Assignment:
Below are records; reproduce exactly the lines from the one that has "komplexné služby v" through the one that has "പ്രവേശിപ്പിച്ചു. വടകരയില്‍ ഒരു", ends included, and nothing more.

Records to process:

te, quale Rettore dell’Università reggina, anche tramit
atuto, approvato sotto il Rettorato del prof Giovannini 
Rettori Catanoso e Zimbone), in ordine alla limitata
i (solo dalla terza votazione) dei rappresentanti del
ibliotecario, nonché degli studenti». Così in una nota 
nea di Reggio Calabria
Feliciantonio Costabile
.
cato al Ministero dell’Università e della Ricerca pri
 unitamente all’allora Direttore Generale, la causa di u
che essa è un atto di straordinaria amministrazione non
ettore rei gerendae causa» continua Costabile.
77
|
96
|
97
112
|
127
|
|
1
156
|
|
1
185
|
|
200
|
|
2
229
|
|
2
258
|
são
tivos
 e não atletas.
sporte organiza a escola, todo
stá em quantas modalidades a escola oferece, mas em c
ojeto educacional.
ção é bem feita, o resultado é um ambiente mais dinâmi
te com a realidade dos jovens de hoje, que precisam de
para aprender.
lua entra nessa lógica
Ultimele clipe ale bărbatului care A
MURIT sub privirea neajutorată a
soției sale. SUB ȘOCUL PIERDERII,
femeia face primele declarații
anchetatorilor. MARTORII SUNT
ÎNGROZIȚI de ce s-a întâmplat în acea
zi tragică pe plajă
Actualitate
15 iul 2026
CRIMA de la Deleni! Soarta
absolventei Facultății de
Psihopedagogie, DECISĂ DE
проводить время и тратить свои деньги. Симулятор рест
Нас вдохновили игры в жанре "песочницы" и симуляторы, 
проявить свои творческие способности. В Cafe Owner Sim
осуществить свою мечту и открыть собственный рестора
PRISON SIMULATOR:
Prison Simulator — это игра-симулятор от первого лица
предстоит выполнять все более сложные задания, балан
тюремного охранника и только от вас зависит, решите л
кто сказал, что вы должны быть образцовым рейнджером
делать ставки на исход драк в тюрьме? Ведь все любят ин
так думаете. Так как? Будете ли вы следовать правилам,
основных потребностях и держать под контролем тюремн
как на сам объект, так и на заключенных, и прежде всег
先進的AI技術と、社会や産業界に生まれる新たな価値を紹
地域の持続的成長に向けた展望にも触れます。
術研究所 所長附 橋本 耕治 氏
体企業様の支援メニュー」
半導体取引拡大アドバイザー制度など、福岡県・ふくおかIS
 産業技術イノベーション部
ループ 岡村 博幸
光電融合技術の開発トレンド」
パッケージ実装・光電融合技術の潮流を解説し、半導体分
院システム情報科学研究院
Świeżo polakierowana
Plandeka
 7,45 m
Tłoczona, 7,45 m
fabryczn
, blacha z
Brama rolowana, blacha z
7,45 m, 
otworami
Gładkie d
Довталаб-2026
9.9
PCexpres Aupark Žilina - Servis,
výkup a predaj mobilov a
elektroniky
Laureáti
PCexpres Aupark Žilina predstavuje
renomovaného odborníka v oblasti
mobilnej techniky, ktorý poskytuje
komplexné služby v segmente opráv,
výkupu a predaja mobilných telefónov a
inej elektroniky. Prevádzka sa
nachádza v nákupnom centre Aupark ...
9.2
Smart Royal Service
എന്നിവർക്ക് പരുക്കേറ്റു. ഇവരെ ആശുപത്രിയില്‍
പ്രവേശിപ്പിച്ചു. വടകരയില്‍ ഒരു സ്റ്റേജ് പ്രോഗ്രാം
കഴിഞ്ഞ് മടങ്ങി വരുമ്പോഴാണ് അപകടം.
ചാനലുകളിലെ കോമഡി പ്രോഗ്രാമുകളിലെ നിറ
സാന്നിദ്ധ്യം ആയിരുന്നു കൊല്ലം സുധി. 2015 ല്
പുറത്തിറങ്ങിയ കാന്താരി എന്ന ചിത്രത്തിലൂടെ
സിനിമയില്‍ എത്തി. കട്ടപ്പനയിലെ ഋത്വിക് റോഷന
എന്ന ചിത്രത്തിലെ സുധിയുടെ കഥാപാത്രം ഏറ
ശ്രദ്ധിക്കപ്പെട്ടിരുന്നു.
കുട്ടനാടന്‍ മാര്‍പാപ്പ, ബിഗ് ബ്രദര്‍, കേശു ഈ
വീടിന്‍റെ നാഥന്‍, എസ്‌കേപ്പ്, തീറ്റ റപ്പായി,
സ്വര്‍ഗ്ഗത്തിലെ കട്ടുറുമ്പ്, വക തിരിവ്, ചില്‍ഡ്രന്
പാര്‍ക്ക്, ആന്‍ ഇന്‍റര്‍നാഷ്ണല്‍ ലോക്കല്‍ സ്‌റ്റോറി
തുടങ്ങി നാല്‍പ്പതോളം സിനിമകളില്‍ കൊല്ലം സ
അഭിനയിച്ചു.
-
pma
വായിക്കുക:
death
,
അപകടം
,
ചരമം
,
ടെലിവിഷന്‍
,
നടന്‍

Reply to the task:
komplexné služby v segmente opráv,
výkupu a predaja mobilných telefónov a
inej elektroniky. Prevádzka sa
nachádza v nákupnom centre Aupark ...
9.2
Smart Royal Service
എന്നിവർക്ക് പരുക്കേറ്റു. ഇവരെ ആശുപത്രിയില്‍
പ്രവേശിപ്പിച്ചു. വടകരയില്‍ ഒരു സ്റ്റേജ് പ്രോഗ്രാം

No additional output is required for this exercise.